Dhemas Reviyanto / INASGOC via AP

Wed, Oct 10, 2018 (2 a.m.)

As sports betting is increasingly embraced across the country, could wagering on esports eventually follow it into the mainstream?

The rapidly evolving nature of the esports industry, with new game titles and developers popping up all the time, might make regulating esports betting a challenge, according to a panel of industry experts during an education session Monday during the Global Gaming Expo at the Sands Expo Center.

With expected 2018 revenues above $900 million — a 38 percent increase from 2017's $655 million — it would be foolish for the gaming industry to turn a blind eye to taking bets on matches, according the panel.

“It would be an enormous missed opportunity if betting on esports is not allowed,” said Bahar Alaeddini, partner at Harris Hagan, who specializes in online and land-based gambling law. “The question that needs to be asked is not whether you like it or not, but how you can become part of it.”

Doing so is easier said than done.

Regulating esports matches and ensuring the integrity of games will be key.

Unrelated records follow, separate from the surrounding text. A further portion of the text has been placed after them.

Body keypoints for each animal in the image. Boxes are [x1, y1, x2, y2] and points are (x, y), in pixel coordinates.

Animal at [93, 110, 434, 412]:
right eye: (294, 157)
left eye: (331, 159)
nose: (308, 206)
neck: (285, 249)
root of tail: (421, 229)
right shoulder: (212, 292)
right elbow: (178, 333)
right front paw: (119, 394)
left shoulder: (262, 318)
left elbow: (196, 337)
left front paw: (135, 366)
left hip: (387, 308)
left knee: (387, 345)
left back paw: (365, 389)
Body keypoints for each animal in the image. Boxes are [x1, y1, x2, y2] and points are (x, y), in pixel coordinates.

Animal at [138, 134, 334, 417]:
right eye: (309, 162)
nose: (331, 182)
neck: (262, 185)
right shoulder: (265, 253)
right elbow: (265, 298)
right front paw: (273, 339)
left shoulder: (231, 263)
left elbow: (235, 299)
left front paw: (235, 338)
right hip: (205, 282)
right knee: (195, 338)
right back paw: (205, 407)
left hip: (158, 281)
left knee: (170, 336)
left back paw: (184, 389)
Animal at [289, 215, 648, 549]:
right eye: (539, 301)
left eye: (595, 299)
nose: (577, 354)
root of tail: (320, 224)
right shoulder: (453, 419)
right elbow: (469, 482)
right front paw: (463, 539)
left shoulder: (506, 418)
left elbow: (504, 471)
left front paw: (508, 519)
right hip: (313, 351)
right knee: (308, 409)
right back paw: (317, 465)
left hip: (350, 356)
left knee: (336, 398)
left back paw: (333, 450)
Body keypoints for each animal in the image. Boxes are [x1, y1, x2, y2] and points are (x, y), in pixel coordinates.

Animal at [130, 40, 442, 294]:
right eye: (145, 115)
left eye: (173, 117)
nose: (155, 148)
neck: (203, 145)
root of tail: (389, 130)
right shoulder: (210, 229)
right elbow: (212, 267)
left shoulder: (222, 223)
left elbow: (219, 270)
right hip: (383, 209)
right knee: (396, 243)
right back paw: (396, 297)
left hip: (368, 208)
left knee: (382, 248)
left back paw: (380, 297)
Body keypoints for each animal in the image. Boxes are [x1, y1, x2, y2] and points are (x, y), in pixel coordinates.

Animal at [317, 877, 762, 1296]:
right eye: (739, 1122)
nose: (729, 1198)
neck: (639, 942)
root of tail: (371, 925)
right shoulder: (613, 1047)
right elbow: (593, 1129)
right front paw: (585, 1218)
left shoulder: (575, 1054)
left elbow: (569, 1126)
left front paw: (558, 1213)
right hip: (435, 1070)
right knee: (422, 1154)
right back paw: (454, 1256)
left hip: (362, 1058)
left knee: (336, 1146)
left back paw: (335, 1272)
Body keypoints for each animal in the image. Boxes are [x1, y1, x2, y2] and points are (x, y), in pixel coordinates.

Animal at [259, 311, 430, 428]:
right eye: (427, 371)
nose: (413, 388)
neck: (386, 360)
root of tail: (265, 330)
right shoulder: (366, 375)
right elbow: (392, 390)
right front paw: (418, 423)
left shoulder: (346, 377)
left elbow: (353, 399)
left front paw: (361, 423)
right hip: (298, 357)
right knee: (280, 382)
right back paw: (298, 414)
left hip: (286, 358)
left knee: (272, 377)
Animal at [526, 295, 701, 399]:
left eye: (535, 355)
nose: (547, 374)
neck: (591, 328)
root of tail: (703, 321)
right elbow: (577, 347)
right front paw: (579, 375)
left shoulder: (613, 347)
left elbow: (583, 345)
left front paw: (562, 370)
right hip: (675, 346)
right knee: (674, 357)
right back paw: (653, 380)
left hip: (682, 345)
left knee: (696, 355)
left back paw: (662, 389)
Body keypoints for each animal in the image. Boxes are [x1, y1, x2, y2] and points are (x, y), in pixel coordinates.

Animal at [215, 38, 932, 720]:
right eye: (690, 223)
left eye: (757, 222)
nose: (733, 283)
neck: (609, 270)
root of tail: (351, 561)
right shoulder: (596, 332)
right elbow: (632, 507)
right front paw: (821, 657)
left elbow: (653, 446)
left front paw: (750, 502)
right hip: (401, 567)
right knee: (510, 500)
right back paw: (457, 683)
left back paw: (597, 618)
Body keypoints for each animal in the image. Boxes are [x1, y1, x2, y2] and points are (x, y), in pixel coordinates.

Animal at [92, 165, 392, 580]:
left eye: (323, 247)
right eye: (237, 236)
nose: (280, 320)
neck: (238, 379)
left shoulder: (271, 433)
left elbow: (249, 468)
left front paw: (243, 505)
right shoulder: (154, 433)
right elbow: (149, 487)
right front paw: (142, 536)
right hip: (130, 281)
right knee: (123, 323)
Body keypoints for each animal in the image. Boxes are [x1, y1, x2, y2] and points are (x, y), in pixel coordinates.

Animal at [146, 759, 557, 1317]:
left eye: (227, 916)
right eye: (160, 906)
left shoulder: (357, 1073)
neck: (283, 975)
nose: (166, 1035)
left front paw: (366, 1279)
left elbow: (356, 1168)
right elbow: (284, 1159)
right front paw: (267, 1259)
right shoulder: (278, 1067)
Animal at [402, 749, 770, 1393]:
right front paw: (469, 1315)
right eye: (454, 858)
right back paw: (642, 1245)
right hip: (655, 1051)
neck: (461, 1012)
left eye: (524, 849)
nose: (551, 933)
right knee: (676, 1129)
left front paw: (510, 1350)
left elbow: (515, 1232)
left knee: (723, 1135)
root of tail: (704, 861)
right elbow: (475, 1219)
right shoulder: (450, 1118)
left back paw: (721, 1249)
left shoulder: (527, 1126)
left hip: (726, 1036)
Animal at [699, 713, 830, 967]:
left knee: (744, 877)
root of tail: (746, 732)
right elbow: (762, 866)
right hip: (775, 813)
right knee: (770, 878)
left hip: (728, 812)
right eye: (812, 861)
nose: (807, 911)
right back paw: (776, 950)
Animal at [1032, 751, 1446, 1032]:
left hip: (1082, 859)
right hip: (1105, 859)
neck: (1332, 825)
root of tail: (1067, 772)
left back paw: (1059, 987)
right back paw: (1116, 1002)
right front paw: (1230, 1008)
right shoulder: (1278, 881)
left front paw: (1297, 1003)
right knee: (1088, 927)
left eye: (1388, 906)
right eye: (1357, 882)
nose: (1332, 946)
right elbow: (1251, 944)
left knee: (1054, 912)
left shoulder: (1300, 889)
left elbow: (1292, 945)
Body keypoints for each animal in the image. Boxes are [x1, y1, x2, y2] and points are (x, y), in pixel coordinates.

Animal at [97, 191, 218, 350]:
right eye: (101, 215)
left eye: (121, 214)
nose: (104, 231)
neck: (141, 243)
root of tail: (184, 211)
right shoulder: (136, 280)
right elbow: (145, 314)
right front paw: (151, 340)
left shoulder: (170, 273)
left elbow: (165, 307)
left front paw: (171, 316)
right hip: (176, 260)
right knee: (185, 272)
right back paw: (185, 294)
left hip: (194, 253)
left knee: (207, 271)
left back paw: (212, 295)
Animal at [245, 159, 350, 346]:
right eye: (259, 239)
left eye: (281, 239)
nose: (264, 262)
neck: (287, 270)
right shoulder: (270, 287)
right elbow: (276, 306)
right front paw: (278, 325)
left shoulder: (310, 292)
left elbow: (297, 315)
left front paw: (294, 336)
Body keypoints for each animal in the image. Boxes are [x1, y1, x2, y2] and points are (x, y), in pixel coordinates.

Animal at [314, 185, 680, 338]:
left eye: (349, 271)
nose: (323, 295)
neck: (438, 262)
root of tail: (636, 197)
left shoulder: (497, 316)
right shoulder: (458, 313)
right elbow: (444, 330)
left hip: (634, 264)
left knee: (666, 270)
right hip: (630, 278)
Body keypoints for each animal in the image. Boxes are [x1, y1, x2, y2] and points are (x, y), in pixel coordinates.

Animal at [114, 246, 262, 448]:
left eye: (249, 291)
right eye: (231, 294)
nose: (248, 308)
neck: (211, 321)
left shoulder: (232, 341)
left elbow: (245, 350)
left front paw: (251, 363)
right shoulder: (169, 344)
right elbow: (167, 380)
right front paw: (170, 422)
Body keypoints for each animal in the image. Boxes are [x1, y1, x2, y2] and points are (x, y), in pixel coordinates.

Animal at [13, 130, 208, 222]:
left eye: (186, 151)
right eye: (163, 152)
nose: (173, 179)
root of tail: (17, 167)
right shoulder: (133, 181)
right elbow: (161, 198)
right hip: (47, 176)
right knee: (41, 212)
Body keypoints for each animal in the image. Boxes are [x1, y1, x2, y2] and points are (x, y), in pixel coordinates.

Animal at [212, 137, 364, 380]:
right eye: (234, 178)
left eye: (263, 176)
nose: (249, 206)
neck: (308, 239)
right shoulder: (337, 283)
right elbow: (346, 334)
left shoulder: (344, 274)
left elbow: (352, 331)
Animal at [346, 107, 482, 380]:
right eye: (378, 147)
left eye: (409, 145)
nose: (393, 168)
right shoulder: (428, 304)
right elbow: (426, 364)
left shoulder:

Partnerships between game developers and gaming governing bodies will be crucial, but those publishers might not be so eager to participate, as they have nothing to lose in the sports betting equation.

“The betting operators have a very strong vested interest because they’re the ones who lose out financially,” Alaeddini said.

Another factor in the discussion is how to classify esports. The panelists agreed it would be up to individual states if esports are classified as sport or event wagering.

Regulation and obtaining partnerships between game developers would go a long way in classifying esports as a sport.

Like traditional sports, the possibility of game throwing is there, but with esports there’s a tech aspect absent from the court or field: hacking. Cyberattacks could be launched to slow certain players down by those who have bets on a match.

But as is the case in traditional sports, the bookmaker is the one who usually notices irregularities, which bodes well for sports leagues worried about cheating. So, despite major league sports entities looking to receive integrity fees from bookmakers, it should be the other way around, according to John English, partner and managing director of sports betting and technology for Las Vegas-based Global Market Advisors.

“From an integrity standpoint, most often it’s the bookmaker who noticed there are any faults or problems,” English said. “It we were to rely on the leagues, we would of never found out that LeBron James was plagued in the last basketball championship with a broken hand.

“There are things that need to be figured out. Quite honestly the leagues should be paying the bookmakers integrity fees.”

The esports landscape is similar to that of mixed martial arts in its early years, when the sport lacked regulation, and many sports books wouldn’t accept bets on the fights, English said.

Until the UFC helped refine the sport and it became regulated, sports betting on MMA wasn't allowed, English said.

“It reminds me of those days,” English said. “We didn’t have regulations. It was whether we would take that risk and whether the integrity was there. Where they (UFC) started and where they’ve come is similar to (where esports is now). It won’t take long for all that to happen (for esports).”